Cattle Industry on the Hill

Like many producers, as Wilkinson ages, he’s looking to transition his operation – both the land and the cattle – to his son and daughters. When the American Families Plan was announced in April, the Biden administration proposed changes to several provisions of the federal tax code to pay for it, which could have had a profound impact on farm families.

To fund Biden’s roughly $1.8 trillion plan, tax provisions on the chopping block included stepped-up basis and like-kind exchange. Stepped-up basis allows a beneficiary to use the market value of the assets at the time of benefactor’s death. A like-kind exchange allows one asset to be disposed of and a similar one to be acquired without creating a capital-gains tax liability.
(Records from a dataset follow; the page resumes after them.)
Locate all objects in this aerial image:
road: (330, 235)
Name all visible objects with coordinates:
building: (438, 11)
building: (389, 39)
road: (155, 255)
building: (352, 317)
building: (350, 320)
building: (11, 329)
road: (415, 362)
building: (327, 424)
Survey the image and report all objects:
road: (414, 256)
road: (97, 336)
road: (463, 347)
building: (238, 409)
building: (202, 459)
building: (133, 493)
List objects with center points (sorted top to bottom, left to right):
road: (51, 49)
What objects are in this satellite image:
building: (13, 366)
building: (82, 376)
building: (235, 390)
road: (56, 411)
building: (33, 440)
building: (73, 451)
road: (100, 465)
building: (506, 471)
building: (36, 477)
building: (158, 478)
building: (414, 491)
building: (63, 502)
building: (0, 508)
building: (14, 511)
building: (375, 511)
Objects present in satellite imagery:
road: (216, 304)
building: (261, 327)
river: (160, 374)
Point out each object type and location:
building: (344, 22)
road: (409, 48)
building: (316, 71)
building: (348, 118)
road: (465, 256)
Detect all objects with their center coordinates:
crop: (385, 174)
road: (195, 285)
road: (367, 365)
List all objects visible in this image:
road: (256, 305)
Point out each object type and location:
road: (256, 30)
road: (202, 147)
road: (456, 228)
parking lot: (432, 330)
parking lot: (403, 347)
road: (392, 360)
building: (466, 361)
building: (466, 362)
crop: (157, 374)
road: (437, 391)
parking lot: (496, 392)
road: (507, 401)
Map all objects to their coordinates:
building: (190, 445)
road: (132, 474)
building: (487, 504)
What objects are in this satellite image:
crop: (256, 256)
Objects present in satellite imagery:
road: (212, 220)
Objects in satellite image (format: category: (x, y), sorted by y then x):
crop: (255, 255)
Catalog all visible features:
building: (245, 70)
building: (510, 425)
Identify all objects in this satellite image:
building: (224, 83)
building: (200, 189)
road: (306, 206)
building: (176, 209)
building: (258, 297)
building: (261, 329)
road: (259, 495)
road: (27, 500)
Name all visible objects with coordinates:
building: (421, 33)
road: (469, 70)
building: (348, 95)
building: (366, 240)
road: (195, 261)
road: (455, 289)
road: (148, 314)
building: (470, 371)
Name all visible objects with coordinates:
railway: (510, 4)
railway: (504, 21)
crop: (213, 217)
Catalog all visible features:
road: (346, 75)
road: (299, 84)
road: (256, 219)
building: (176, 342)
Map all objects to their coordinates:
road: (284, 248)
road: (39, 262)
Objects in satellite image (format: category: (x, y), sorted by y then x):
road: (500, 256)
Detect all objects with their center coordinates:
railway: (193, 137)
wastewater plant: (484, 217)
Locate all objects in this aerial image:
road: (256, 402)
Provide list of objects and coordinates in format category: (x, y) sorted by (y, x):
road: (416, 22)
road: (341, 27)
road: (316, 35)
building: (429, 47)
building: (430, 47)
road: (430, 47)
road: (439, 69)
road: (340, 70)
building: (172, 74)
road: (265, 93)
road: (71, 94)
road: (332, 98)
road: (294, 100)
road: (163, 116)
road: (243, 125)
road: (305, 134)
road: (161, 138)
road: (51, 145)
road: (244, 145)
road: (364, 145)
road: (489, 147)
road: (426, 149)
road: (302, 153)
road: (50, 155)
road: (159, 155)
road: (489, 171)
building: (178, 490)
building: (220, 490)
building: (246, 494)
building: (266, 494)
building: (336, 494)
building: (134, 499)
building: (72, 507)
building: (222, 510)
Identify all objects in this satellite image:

Both are critical tools farmers and ranchers use when managing their business or planning to transfer to the next generation.

Although exemptions were proposed for family-owned operations, including farms and ranches, NCBA believed there was no way the exemptions would work because of the unique structure of these businesses and the diverse transfer circumstances on each. Rather than settle for exemptions, NCBA knew the only way to ensure certainty for current and future farmers and ranchers is through full preservation of federal tax policy that facilitates a viable business climate.

“If I can’t pass my farm down to the next generation without them paying significant taxes, it would put a small operation like ours completely out of business,” Wilkinson says. “Hopefully, we can get rid of this proposal for good.”

After Biden announced his plan, legislation was introduced by members of Congress that, again, called for significant restrictions to stepped-up basis and a decrease in the estate tax (Death Tax) exemption.

NCBA successfully fought hard against these measures on the House side. Negotiations continue on the Senate version of the bill, and the association says it will keep fighting to preserve key tax provisions.

“A proposal like this could have a disastrous impact on cattle producers in a time when, as an industry, we are transitioning or expecting a transition in about 40% of operations to the next generation within the next 15 years,” says Ethan Lane, NCBA’S vice president of government affairs. “Our work on this proposal really culminated into one of the largest grassroots campaigns this industry has ever launched.”

The wins in 2021 have set the stage for 2022 to be a competitive year. Those victories have also given Wilkinson a reason to be more optimistic about the future of the industry – a feeling he hasn’t had for several years.

“Farming is so capital-intensive for a young producer to get involved in,” Wilkinson says. “If he can see a positive economic return forecast, it’s a little easier for him to make it his life’s work.”